Massey University freshwater scientist Dr Mike Joy seriously (albeit temporarily) curbed my enthusiasm for whitebaiting last year.
My brief email exchange with him happened to come on the eve of joining my brother to scoop whitebait fritter's crucial ingredient from a gentle stream on the Kapiti Coast.
The good doctor was dogmatic about the serious decline of four of the five fish species that make up whitebait. Their threatened numbers apparently due to lack of habitat and degradation of waterways by intensive agriculture.
It's enough to spark a crisis of conscience in the hungriest, most ardent fisher.
Another threat is introduced fish, such as trout, which compete for habitat and in fact prey on whitebait. That's the question he's raising. Trout (ie, the species we pay a licence to catch and are illegal to sell) has more protection than our threatened endemic species. It's an anomaly of the unfair sort.

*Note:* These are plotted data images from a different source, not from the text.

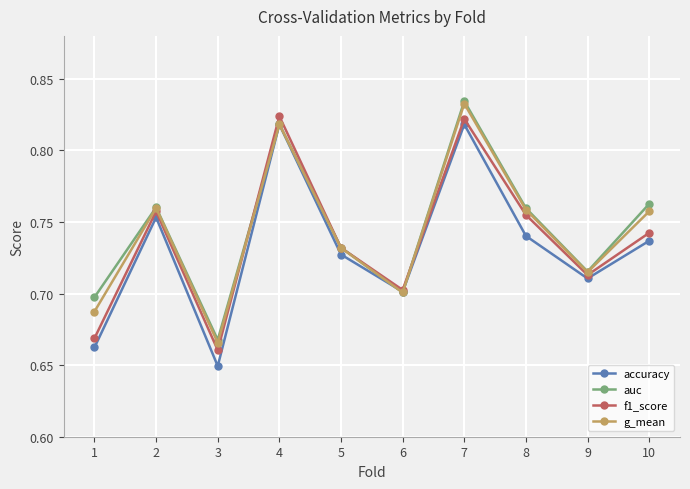

True or false: accuracy has a value of 0.7 at 10.

True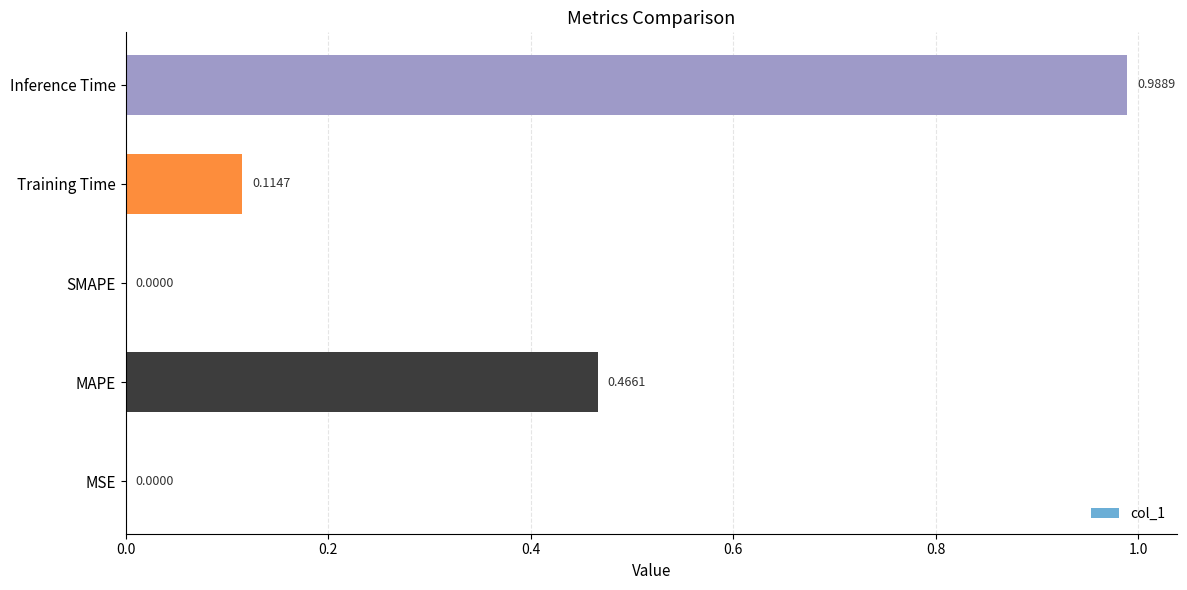

What is the change in value from MAPE to SMAPE?

-0.5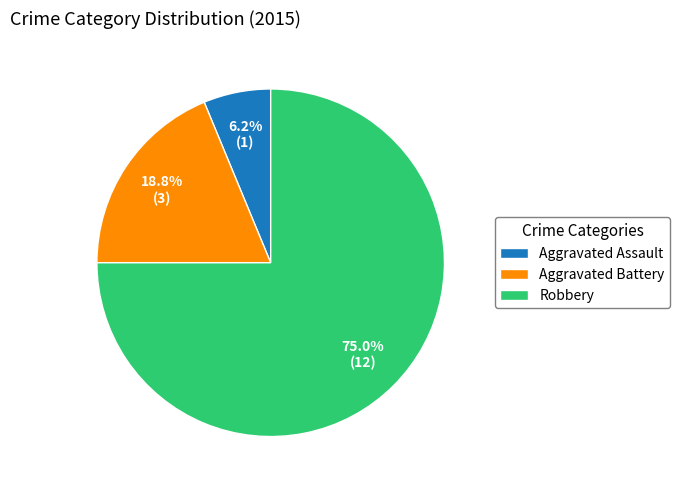

Does any single category account for the majority?

Yes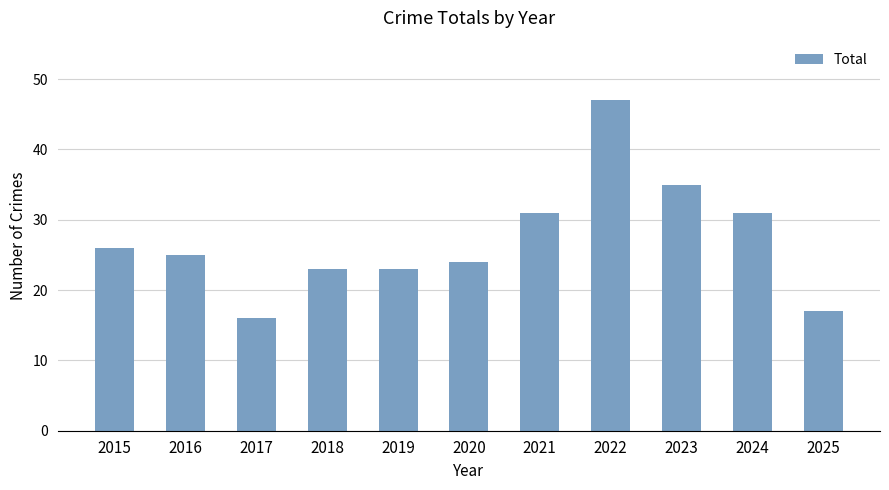

What is the sum of all values?

298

In an interview in 2012 he said whitebait were as threatened as wood pigeons. "No-one would eat a wood pigeon [kereru] fritter but whitebait have the same threat ranking". Recent headlines surrounding the appetite for kereru might have him ruing that line. But his point stands.
Just a week into the 2015 season he's calling for an end to all commercial sales of whitebait.
So, rather than misinterpreting his stance as an attempt to collapse the tradition, the reality is he's endeavouring to shore it up. A threat to these species is a threat to the custom.
For anyone who respects the heritage (and taste) of this much-loved pastime, this should be food for thought.